* _Provided entries_:
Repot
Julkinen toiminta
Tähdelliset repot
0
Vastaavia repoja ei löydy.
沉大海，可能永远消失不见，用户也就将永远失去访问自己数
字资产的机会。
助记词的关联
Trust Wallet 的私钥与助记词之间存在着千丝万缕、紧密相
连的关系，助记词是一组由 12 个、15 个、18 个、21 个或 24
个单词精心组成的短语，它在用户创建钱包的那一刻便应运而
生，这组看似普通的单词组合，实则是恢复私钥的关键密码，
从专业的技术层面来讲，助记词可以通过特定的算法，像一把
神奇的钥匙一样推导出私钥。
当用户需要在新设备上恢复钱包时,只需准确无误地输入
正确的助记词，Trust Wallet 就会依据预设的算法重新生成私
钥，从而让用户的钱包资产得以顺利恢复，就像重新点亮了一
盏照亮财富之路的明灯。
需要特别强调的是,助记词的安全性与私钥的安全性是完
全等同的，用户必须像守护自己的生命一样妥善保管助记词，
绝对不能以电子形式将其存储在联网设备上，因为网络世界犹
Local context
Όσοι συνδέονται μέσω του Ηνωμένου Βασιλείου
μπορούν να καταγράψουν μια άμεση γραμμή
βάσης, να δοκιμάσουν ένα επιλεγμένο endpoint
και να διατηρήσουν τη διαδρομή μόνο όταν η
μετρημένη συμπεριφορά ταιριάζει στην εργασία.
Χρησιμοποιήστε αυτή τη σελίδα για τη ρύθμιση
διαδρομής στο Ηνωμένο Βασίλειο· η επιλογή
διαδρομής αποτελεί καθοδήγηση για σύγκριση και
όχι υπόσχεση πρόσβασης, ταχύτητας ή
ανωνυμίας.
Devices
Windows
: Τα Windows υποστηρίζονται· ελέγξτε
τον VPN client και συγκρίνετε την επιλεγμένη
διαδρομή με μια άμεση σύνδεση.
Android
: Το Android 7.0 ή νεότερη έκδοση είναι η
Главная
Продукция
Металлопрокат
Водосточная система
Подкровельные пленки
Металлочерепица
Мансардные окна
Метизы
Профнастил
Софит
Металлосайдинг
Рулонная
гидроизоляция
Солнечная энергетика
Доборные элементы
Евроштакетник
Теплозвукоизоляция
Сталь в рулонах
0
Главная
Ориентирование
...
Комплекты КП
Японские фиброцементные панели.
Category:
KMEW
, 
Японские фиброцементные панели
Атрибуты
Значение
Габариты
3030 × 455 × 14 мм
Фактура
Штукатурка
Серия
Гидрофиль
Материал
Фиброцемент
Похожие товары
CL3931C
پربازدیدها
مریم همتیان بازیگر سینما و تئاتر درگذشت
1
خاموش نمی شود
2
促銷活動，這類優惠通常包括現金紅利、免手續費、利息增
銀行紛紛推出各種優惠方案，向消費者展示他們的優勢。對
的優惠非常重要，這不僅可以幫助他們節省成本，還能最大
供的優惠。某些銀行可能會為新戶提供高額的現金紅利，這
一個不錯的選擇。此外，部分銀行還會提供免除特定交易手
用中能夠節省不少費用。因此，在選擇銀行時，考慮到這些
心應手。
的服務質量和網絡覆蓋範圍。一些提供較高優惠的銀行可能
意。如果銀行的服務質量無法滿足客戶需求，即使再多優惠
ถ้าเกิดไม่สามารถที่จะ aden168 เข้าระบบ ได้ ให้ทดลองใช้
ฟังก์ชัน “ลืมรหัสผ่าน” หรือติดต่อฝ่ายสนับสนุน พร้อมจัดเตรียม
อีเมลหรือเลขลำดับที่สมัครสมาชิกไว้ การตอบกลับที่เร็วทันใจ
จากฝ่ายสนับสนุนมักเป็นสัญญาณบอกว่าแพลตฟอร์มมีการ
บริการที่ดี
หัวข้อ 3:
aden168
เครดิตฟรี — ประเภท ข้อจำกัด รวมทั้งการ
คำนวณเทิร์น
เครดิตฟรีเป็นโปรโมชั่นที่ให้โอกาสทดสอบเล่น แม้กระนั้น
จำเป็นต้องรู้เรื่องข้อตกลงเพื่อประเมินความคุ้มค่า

* _Task_:
Retype every line of the data above, character for character, keeping the original order and line breaks.

* _Completed task_:
Repot
Julkinen toiminta
Tähdelliset repot
0
Vastaavia repoja ei löydy.
沉大海，可能永远消失不见，用户也就将永远失去访问自己数
字资产的机会。
助记词的关联
Trust Wallet 的私钥与助记词之间存在着千丝万缕、紧密相
连的关系，助记词是一组由 12 个、15 个、18 个、21 个或 24
个单词精心组成的短语，它在用户创建钱包的那一刻便应运而
生，这组看似普通的单词组合，实则是恢复私钥的关键密码，
从专业的技术层面来讲，助记词可以通过特定的算法，像一把
神奇的钥匙一样推导出私钥。
当用户需要在新设备上恢复钱包时,只需准确无误地输入
正确的助记词，Trust Wallet 就会依据预设的算法重新生成私
钥，从而让用户的钱包资产得以顺利恢复，就像重新点亮了一
盏照亮财富之路的明灯。
需要特别强调的是,助记词的安全性与私钥的安全性是完
全等同的，用户必须像守护自己的生命一样妥善保管助记词，
绝对不能以电子形式将其存储在联网设备上，因为网络世界犹
Local context
Όσοι συνδέονται μέσω του Ηνωμένου Βασιλείου
μπορούν να καταγράψουν μια άμεση γραμμή
βάσης, να δοκιμάσουν ένα επιλεγμένο endpoint
και να διατηρήσουν τη διαδρομή μόνο όταν η
μετρημένη συμπεριφορά ταιριάζει στην εργασία.
Χρησιμοποιήστε αυτή τη σελίδα για τη ρύθμιση
διαδρομής στο Ηνωμένο Βασίλειο· η επιλογή
διαδρομής αποτελεί καθοδήγηση για σύγκριση και
όχι υπόσχεση πρόσβασης, ταχύτητας ή
ανωνυμίας.
Devices
Windows
: Τα Windows υποστηρίζονται· ελέγξτε
τον VPN client και συγκρίνετε την επιλεγμένη
διαδρομή με μια άμεση σύνδεση.
Android
: Το Android 7.0 ή νεότερη έκδοση είναι η
Главная
Продукция
Металлопрокат
Водосточная система
Подкровельные пленки
Металлочерепица
Мансардные окна
Метизы
Профнастил
Софит
Металлосайдинг
Рулонная
гидроизоляция
Солнечная энергетика
Доборные элементы
Евроштакетник
Теплозвукоизоляция
Сталь в рулонах
0
Главная
Ориентирование
...
Комплекты КП
Японские фиброцементные панели.
Category:
KMEW
, 
Японские фиброцементные панели
Атрибуты
Значение
Габариты
3030 × 455 × 14 мм
Фактура
Штукатурка
Серия
Гидрофиль
Материал
Фиброцемент
Похожие товары
CL3931C
پربازدیدها
مریم همتیان بازیگر سینما و تئاتر درگذشت
1
خاموش نمی شود
2
促銷活動，這類優惠通常包括現金紅利、免手續費、利息增
銀行紛紛推出各種優惠方案，向消費者展示他們的優勢。對
的優惠非常重要，這不僅可以幫助他們節省成本，還能最大
供的優惠。某些銀行可能會為新戶提供高額的現金紅利，這
一個不錯的選擇。此外，部分銀行還會提供免除特定交易手
用中能夠節省不少費用。因此，在選擇銀行時，考慮到這些
心應手。
的服務質量和網絡覆蓋範圍。一些提供較高優惠的銀行可能
意。如果銀行的服務質量無法滿足客戶需求，即使再多優惠
ถ้าเกิดไม่สามารถที่จะ aden168 เข้าระบบ ได้ ให้ทดลองใช้
ฟังก์ชัน “ลืมรหัสผ่าน” หรือติดต่อฝ่ายสนับสนุน พร้อมจัดเตรียม
อีเมลหรือเลขลำดับที่สมัครสมาชิกไว้ การตอบกลับที่เร็วทันใจ
จากฝ่ายสนับสนุนมักเป็นสัญญาณบอกว่าแพลตฟอร์มมีการ
บริการที่ดี
หัวข้อ 3:
aden168
เครดิตฟรี — ประเภท ข้อจำกัด รวมทั้งการ
คำนวณเทิร์น
เครดิตฟรีเป็นโปรโมชั่นที่ให้โอกาสทดสอบเล่น แม้กระนั้น
จำเป็นต้องรู้เรื่องข้อตกลงเพื่อประเมินความคุ้มค่า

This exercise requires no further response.